Instructions for the task:
Every line in the data below that holds "carry" should be found and copied.
◆ ◆ ◆
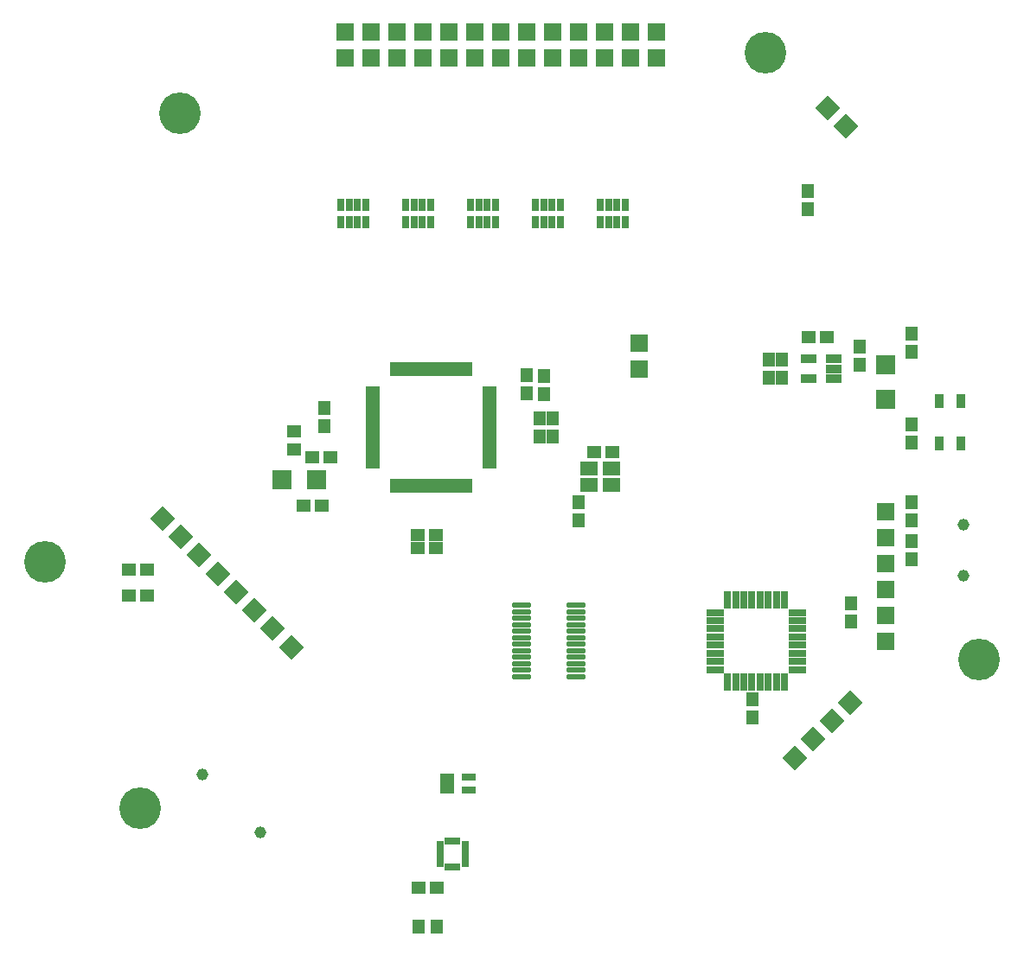
<source format=gbr>
%FSLAX35Y35*%
%MOIN*%
G04 EasyPC Gerber Version 18.0.8 Build 3632 *
%ADD86R,0.02181X0.05724*%
%ADD99R,0.02200X0.03000*%
%ADD98R,0.02600X0.04500*%
%ADD93R,0.02970X0.07100*%
%ADD96R,0.03600X0.05200*%
%ADD88R,0.04937X0.05291*%
%ADD102R,0.04940X0.05330*%
%ADD92R,0.07000X0.07000*%
%ADD89R,0.07300X0.07300*%
%ADD104C,0.04600*%
%ADD103O,0.07500X0.02300*%
%ADD87R,0.05724X0.02181*%
%ADD100R,0.03000X0.02200*%
%ADD101R,0.05600X0.02800*%
%ADD94R,0.07100X0.02970*%
%ADD105R,0.06000X0.03200*%
%ADD85C,0.16000*%
%ADD90R,0.05291X0.04937*%
%ADD91R,0.05330X0.04940*%
%ADD95R,0.06512X0.05528*%
%AMT97*0 Rectangle Pad at angle 45*21,1,0.07000,0.07000,0,0,45*%
%ADD97T97*%
X0Y0D02*
D02*
D85*
X36741Y182991D03*
X73241Y87991D03*
X88741Y355991D03*
X314241Y379491D03*
X396741Y145491D03*
D02*
D86*
X170678Y212351D03*
Y257232D03*
X172646Y212351D03*
Y257232D03*
X174615Y212351D03*
Y257232D03*
X176583Y212351D03*
Y257232D03*
X178552Y212351D03*
Y257232D03*
X180520Y212351D03*
Y257232D03*
X182489Y212351D03*
Y257232D03*
X184457Y212351D03*
Y257232D03*
X186426Y212351D03*
Y257232D03*
X188394Y212351D03*
Y257232D03*
X190363Y212351D03*
Y257232D03*
X192331Y212351D03*
Y257232D03*
X194300Y212351D03*
Y257232D03*
X196268Y212351D03*
Y257232D03*
X198237Y212351D03*
Y257232D03*
X200205Y212351D03*
Y257232D03*
D02*
D87*
X163001Y220028D03*
Y221996D03*
Y223965D03*
Y225933D03*
Y227902D03*
Y229870D03*
Y231839D03*
Y233807D03*
Y235776D03*
Y237744D03*
Y239713D03*
Y241681D03*
Y243650D03*
Y245618D03*
Y247587D03*
Y249555D03*
X207882Y220028D03*
Y221996D03*
Y223965D03*
Y225933D03*
Y227902D03*
Y229870D03*
Y231839D03*
Y233807D03*
Y235776D03*
Y237744D03*
Y239713D03*
Y241681D03*
Y243650D03*
Y245618D03*
Y247587D03*
Y249555D03*
D02*
D88*
X144409Y235505D03*
Y242505D03*
X222411Y247985D03*
Y254985D03*
X227404Y231291D03*
Y238291D03*
X229026Y247861D03*
Y254861D03*
X232404Y231291D03*
Y238291D03*
X242241Y198991D03*
Y205991D03*
X309241Y122991D03*
Y129991D03*
X315741Y253991D03*
Y260991D03*
X320741Y253991D03*
Y260991D03*
X330741Y318991D03*
Y325991D03*
X347339Y160124D03*
Y167124D03*
X350741Y258991D03*
Y265991D03*
X370741Y183991D03*
Y190991D03*
Y198991D03*
Y205991D03*
Y228991D03*
Y235991D03*
Y263991D03*
Y270991D03*
D02*
D89*
X128041Y214791D03*
X141441D03*
X360741Y245791D03*
Y259191D03*
D02*
D90*
X68977Y169956D03*
Y179956D03*
X75977Y169956D03*
Y179956D03*
X136241Y204791D03*
X139786Y223530D03*
X143241Y204791D03*
X146786Y223530D03*
X180241Y188391D03*
Y193391D03*
X180597Y57491D03*
X187241Y188391D03*
Y193391D03*
X187597Y57491D03*
X248241Y225491D03*
X255241D03*
X330985Y269582D03*
X337985D03*
D02*
D91*
X132803Y226291D03*
Y233291D03*
D02*
D92*
X152241Y377491D03*
Y387491D03*
X162241Y377491D03*
Y387491D03*
X172241Y377491D03*
Y387491D03*
X182241Y377491D03*
Y387491D03*
X192241Y377491D03*
Y387491D03*
X202241Y377491D03*
Y387491D03*
X212241Y377491D03*
Y387491D03*
X222241Y377491D03*
Y387491D03*
X232241Y377491D03*
Y387491D03*
X242241Y377491D03*
Y387491D03*
X252241Y377491D03*
Y387491D03*
X262241Y377491D03*
Y387491D03*
X265741Y257491D03*
Y267491D03*
X272241Y377491D03*
Y387491D03*
X360741Y152491D03*
Y162491D03*
Y172491D03*
Y182491D03*
Y192491D03*
Y202491D03*
D02*
D93*
X299718Y136645D03*
Y168338D03*
X302867Y136645D03*
Y168338D03*
X306017Y136645D03*
Y168338D03*
X309167Y136645D03*
Y168338D03*
X312316Y136645D03*
Y168338D03*
X315466Y136645D03*
Y168338D03*
X318615Y136645D03*
Y168338D03*
X321765Y136645D03*
Y168338D03*
D02*
D94*
X294895Y141468D03*
Y144617D03*
Y147767D03*
Y150917D03*
Y154066D03*
Y157216D03*
Y160365D03*
Y163515D03*
X326588Y141468D03*
Y144617D03*
Y147767D03*
Y150917D03*
Y154066D03*
Y157216D03*
Y160365D03*
Y163515D03*
D02*
D95*
X246435Y218962D03*
X246436Y212662D03*
X255135Y212663D03*
Y218965D03*
D02*
D96*
X381241Y228791D03*
Y245191D03*
X389741Y228791D03*
Y245191D03*
D02*
D97*
X82028Y199705D03*
X89099Y192633D03*
X96170Y185563D03*
X103241Y178491D03*
X110312Y171420D03*
X117383Y164349D03*
X124454Y157278D03*
X131526Y150207D03*
X325741Y107491D03*
X332813Y114563D03*
X338241Y357991D03*
X339883Y121633D03*
X345313Y350920D03*
X346955Y128705D03*
D02*
D98*
X150741Y314141D03*
Y320641D03*
X153941Y314141D03*
Y320641D03*
X157141Y314141D03*
Y320641D03*
X160341Y314141D03*
Y320641D03*
X175741Y314141D03*
Y320641D03*
X178941Y314141D03*
Y320641D03*
X182141Y314141D03*
Y320641D03*
X185341Y314141D03*
Y320641D03*
X200741Y314141D03*
Y320641D03*
X203941Y314141D03*
Y320641D03*
X207141Y314141D03*
Y320641D03*
X210341Y314141D03*
Y320641D03*
X225741Y314141D03*
Y320641D03*
X228941Y314141D03*
Y320641D03*
X232141Y314141D03*
Y320641D03*
X235341Y314141D03*
Y320641D03*
X250741Y314141D03*
Y320641D03*
X253941Y314141D03*
Y320641D03*
X257141Y314141D03*
Y320641D03*
X260341Y314141D03*
Y320641D03*
D02*
D99*
X191773Y65423D03*
Y75423D03*
X193773Y65423D03*
Y75423D03*
X195773Y65423D03*
Y75423D03*
D02*
D100*
X188873Y66423D03*
Y68423D03*
Y70423D03*
Y72423D03*
Y74423D03*
X198773Y66423D03*
Y68423D03*
Y70423D03*
Y72423D03*
Y74423D03*
D02*
D101*
X191617Y94932D03*
Y97491D03*
Y100050D03*
X199866Y94932D03*
Y100050D03*
D02*
D102*
X180597Y42491D03*
X187597D03*
D02*
D103*
X220241Y138741D03*
Y141241D03*
Y143741D03*
Y146241D03*
Y148741D03*
Y151241D03*
Y153741D03*
Y156241D03*
Y158741D03*
Y161241D03*
Y163741D03*
Y166241D03*
X241241Y138741D03*
Y141241D03*
Y143741D03*
Y146241D03*
Y148741D03*
Y151241D03*
Y153741D03*
Y156241D03*
Y158741D03*
Y161241D03*
Y163741D03*
Y166241D03*
D02*
D104*
X97256Y100977D03*
X119530Y78703D03*
X390741Y177691D03*
Y197291D03*
D02*
D105*
X330941Y253741D03*
Y261241D03*
X340541Y253741D03*
Y257491D03*
Y261241D03*
X0Y0D02*
M02*

</source>
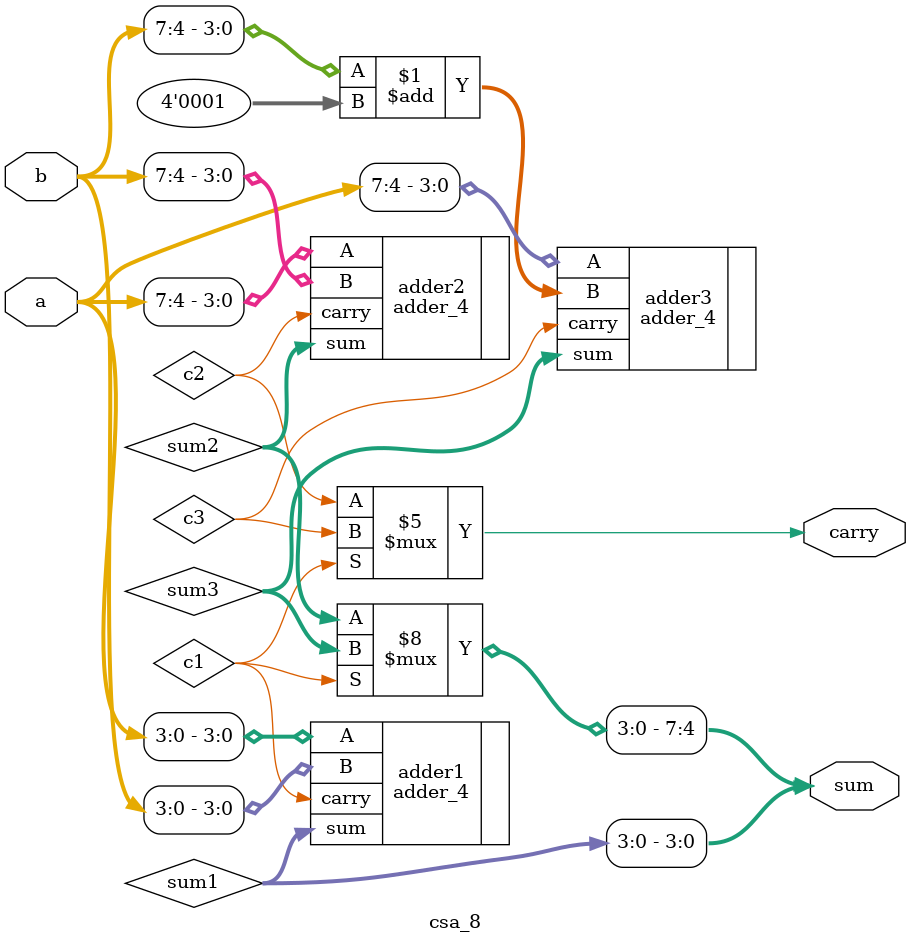
<source format=sv>
module csa_8 (
  input logic [7:0] a, b,
  output logic [7:0] sum,
  output logic carry
);
  
  logic c1, c2, c3;
  logic [3:0] sum1, sum2, sum3;

  adder_4 adder1(
    .A(a[3:0]),
    .B(b[3:0]),
    .sum(sum1),
    .carry(c1)
  );

  adder_4 adder2(
    .A(a[7:4]),
    .B(b[7:4]),
    .sum(sum2),
    .carry(c2)
  );

  adder_4 adder3(
    .A(a[7:4]),
    .B(b[7:4]+4'b0001),
    .sum(sum3),
    .carry(c3)
  );

  always_comb begin
    sum[3:0]=sum1;
    if(c1==0) begin
      sum[7:4]=sum2;
      carry=c2;
    end else begin
      sum[7:4]=sum3;
      carry=c3;
    end
  end
  
endmodule

</source>
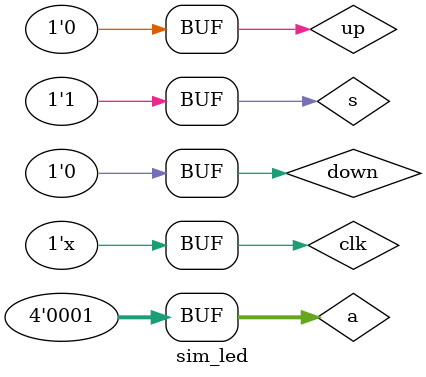
<source format=v>
`timescale 1ns / 1ps


module sim_led();
    reg[3:0]a=3'b101;
    reg clk = 0;
    reg up=0;
    reg down = 0;
    reg s=0;
    always #5 clk = ~clk;
    //always #20 up = up+1;
    initial
    begin
    #100 s=1;
    #1 s=0;
    #100 s=1;
    #99 a=3'b001;
    end
    wire[7:0] deng;
    wire [3:0] t;
    led  le(clk,a,deng,up,down,s,t1);
endmodule

</source>
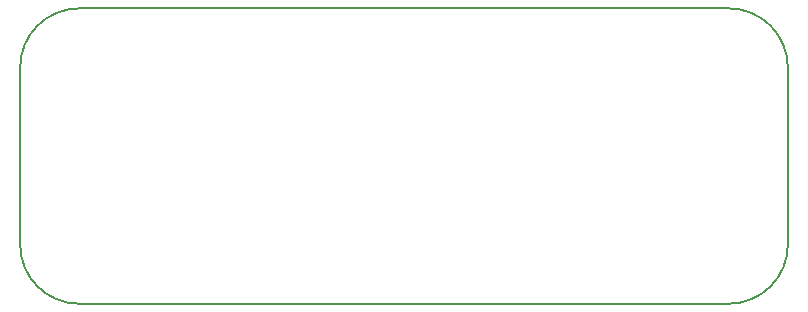
<source format=gbr>
%TF.GenerationSoftware,KiCad,Pcbnew,(5.1.6)-1*%
%TF.CreationDate,2021-04-13T16:40:33+02:00*%
%TF.ProjectId,11_Joystick,31315f4a-6f79-4737-9469-636b2e6b6963,rev?*%
%TF.SameCoordinates,Original*%
%TF.FileFunction,Paste,Bot*%
%TF.FilePolarity,Positive*%
%FSLAX46Y46*%
G04 Gerber Fmt 4.6, Leading zero omitted, Abs format (unit mm)*
G04 Created by KiCad (PCBNEW (5.1.6)-1) date 2021-04-13 16:40:33*
%MOMM*%
%LPD*%
G01*
G04 APERTURE LIST*
%TA.AperFunction,Profile*%
%ADD10C,0.150000*%
%TD*%
G04 APERTURE END LIST*
D10*
X140000000Y-130000000D02*
X195000000Y-130000000D01*
X195000000Y-130000000D02*
G75*
G02*
X200000000Y-135000000I0J-5000000D01*
G01*
X200000000Y-150000000D02*
G75*
G02*
X195000000Y-155000000I-5000000J0D01*
G01*
X140000000Y-155000000D02*
G75*
G02*
X135000000Y-150000000I0J5000000D01*
G01*
X135000000Y-135000000D02*
G75*
G02*
X140000000Y-130000000I5000000J0D01*
G01*
X135000000Y-150000000D02*
X135000000Y-135000000D01*
X195000000Y-155000000D02*
X140000000Y-155000000D01*
X200000000Y-135000000D02*
X200000000Y-150000000D01*
M02*

</source>
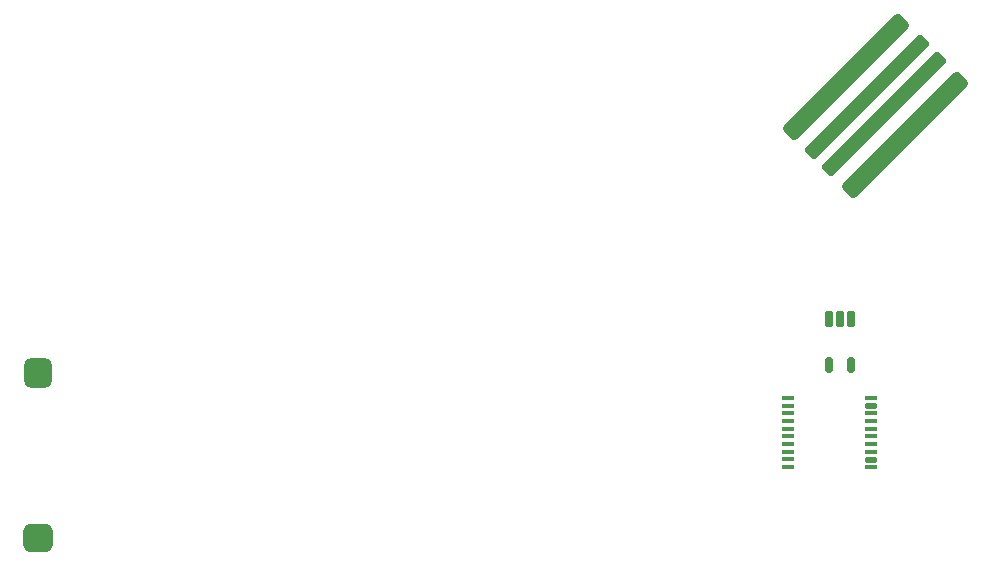
<source format=gbr>
%TF.GenerationSoftware,KiCad,Pcbnew,7.0.1*%
%TF.CreationDate,2023-07-03T20:41:50-04:00*%
%TF.ProjectId,business_card,62757369-6e65-4737-935f-636172642e6b,rev?*%
%TF.SameCoordinates,Original*%
%TF.FileFunction,Paste,Top*%
%TF.FilePolarity,Positive*%
%FSLAX46Y46*%
G04 Gerber Fmt 4.6, Leading zero omitted, Abs format (unit mm)*
G04 Created by KiCad (PCBNEW 7.0.1) date 2023-07-03 20:41:50*
%MOMM*%
%LPD*%
G01*
G04 APERTURE LIST*
G04 Aperture macros list*
%AMRoundRect*
0 Rectangle with rounded corners*
0 $1 Rounding radius*
0 $2 $3 $4 $5 $6 $7 $8 $9 X,Y pos of 4 corners*
0 Add a 4 corners polygon primitive as box body*
4,1,4,$2,$3,$4,$5,$6,$7,$8,$9,$2,$3,0*
0 Add four circle primitives for the rounded corners*
1,1,$1+$1,$2,$3*
1,1,$1+$1,$4,$5*
1,1,$1+$1,$6,$7*
1,1,$1+$1,$8,$9*
0 Add four rect primitives between the rounded corners*
20,1,$1+$1,$2,$3,$4,$5,0*
20,1,$1+$1,$4,$5,$6,$7,0*
20,1,$1+$1,$6,$7,$8,$9,0*
20,1,$1+$1,$8,$9,$2,$3,0*%
G04 Aperture macros list end*
%ADD10RoundRect,0.600000X-0.600000X-0.650000X0.600000X-0.650000X0.600000X0.650000X-0.600000X0.650000X0*%
%ADD11RoundRect,0.600000X-0.650000X-0.600000X0.650000X-0.600000X0.650000X0.600000X-0.650000X0.600000X0*%
%ADD12RoundRect,0.400000X-4.949747X-4.384062X-4.384062X-4.949747X4.949747X4.384062X4.384062X4.949747X0*%
%ADD13RoundRect,0.325000X-4.949747X-4.490128X-4.490128X-4.949747X4.949747X4.490128X4.490128X4.949747X0*%
%ADD14RoundRect,0.100000X0.400000X0.100000X-0.400000X0.100000X-0.400000X-0.100000X0.400000X-0.100000X0*%
%ADD15RoundRect,0.093750X0.406250X0.093750X-0.406250X0.093750X-0.406250X-0.093750X0.406250X-0.093750X0*%
%ADD16RoundRect,0.118750X0.381250X0.118750X-0.381250X0.118750X-0.381250X-0.118750X0.381250X-0.118750X0*%
%ADD17RoundRect,0.106250X0.393750X0.106250X-0.393750X0.106250X-0.393750X-0.106250X0.393750X-0.106250X0*%
%ADD18RoundRect,0.150000X0.150000X-0.550000X0.150000X0.550000X-0.150000X0.550000X-0.150000X-0.550000X0*%
%ADD19RoundRect,0.150000X0.150000X-0.500000X0.150000X0.500000X-0.150000X0.500000X-0.150000X-0.500000X0*%
G04 APERTURE END LIST*
D10*
%TO.C,BZ1*%
X45000000Y-61000000D03*
D11*
X45000000Y-75000000D03*
%TD*%
D12*
%TO.C,J1*%
X113400000Y-35900000D03*
D13*
X115167767Y-37667767D03*
X116581981Y-39081980D03*
D12*
X118349747Y-40849747D03*
%TD*%
D14*
%TO.C,U1*%
X108500000Y-68965000D03*
X108500000Y-68315000D03*
X108500000Y-67665000D03*
X108500000Y-67015000D03*
D15*
X108500000Y-66352500D03*
D14*
X108500000Y-65715000D03*
X108500000Y-65065000D03*
X108500000Y-64415000D03*
X108500000Y-63765000D03*
X108500000Y-63115000D03*
X115500000Y-63115000D03*
D16*
X115500000Y-63802500D03*
D14*
X115500000Y-64415000D03*
X115500000Y-65065000D03*
X115500000Y-65715000D03*
D15*
X115500000Y-66352500D03*
D14*
X115500000Y-67015000D03*
X115500000Y-67665000D03*
D17*
X115500000Y-68327500D03*
D14*
X115500000Y-68965000D03*
%TD*%
D18*
%TO.C,U2*%
X111900000Y-56400000D03*
X112850000Y-56400000D03*
X113800000Y-56400000D03*
D19*
X113800000Y-60350000D03*
X111900000Y-60350000D03*
%TD*%
M02*

</source>
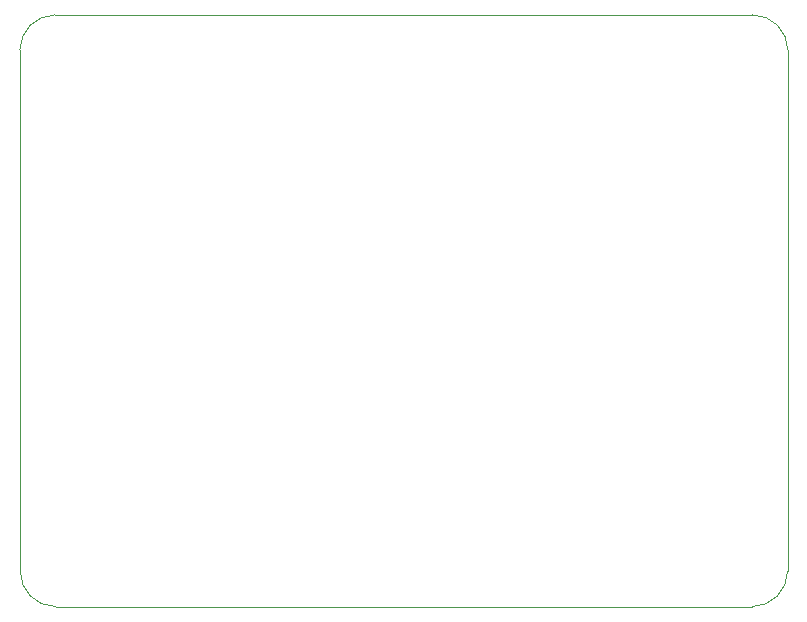
<source format=gbr>
G04 #@! TF.GenerationSoftware,KiCad,Pcbnew,(5.1.10-1-10_14)*
G04 #@! TF.CreationDate,2021-07-05T16:27:44+02:00*
G04 #@! TF.ProjectId,cablebot_camera,6361626c-6562-46f7-945f-63616d657261,1.0*
G04 #@! TF.SameCoordinates,Original*
G04 #@! TF.FileFunction,Profile,NP*
%FSLAX46Y46*%
G04 Gerber Fmt 4.6, Leading zero omitted, Abs format (unit mm)*
G04 Created by KiCad (PCBNEW (5.1.10-1-10_14)) date 2021-07-05 16:27:44*
%MOMM*%
%LPD*%
G01*
G04 APERTURE LIST*
G04 #@! TA.AperFunction,Profile*
%ADD10C,0.101600*%
G04 #@! TD*
G04 APERTURE END LIST*
D10*
X120532000Y-121043000D02*
X179507000Y-121043000D01*
X182507000Y-118043000D02*
G75*
G02*
X179507000Y-121043000I-3000000J0D01*
G01*
X120532000Y-121043000D02*
G75*
G02*
X117532000Y-118043000I0J3000000D01*
G01*
X117532000Y-118043000D02*
X117507000Y-73943000D01*
X182532000Y-73943000D02*
X182507000Y-118043000D01*
X179532000Y-70943000D02*
G75*
G02*
X182532000Y-73943000I0J-3000000D01*
G01*
X117507000Y-73943000D02*
G75*
G02*
X120507000Y-70943000I3000000J0D01*
G01*
X179532000Y-70943000D02*
X120507000Y-70943000D01*
M02*

</source>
◆ ◆ ◆
Result of the exercise:
  output logic carry
    .carry(c1)
    .carry(c2)
    .carry(c3)
      carry=c2;
      carry=c3;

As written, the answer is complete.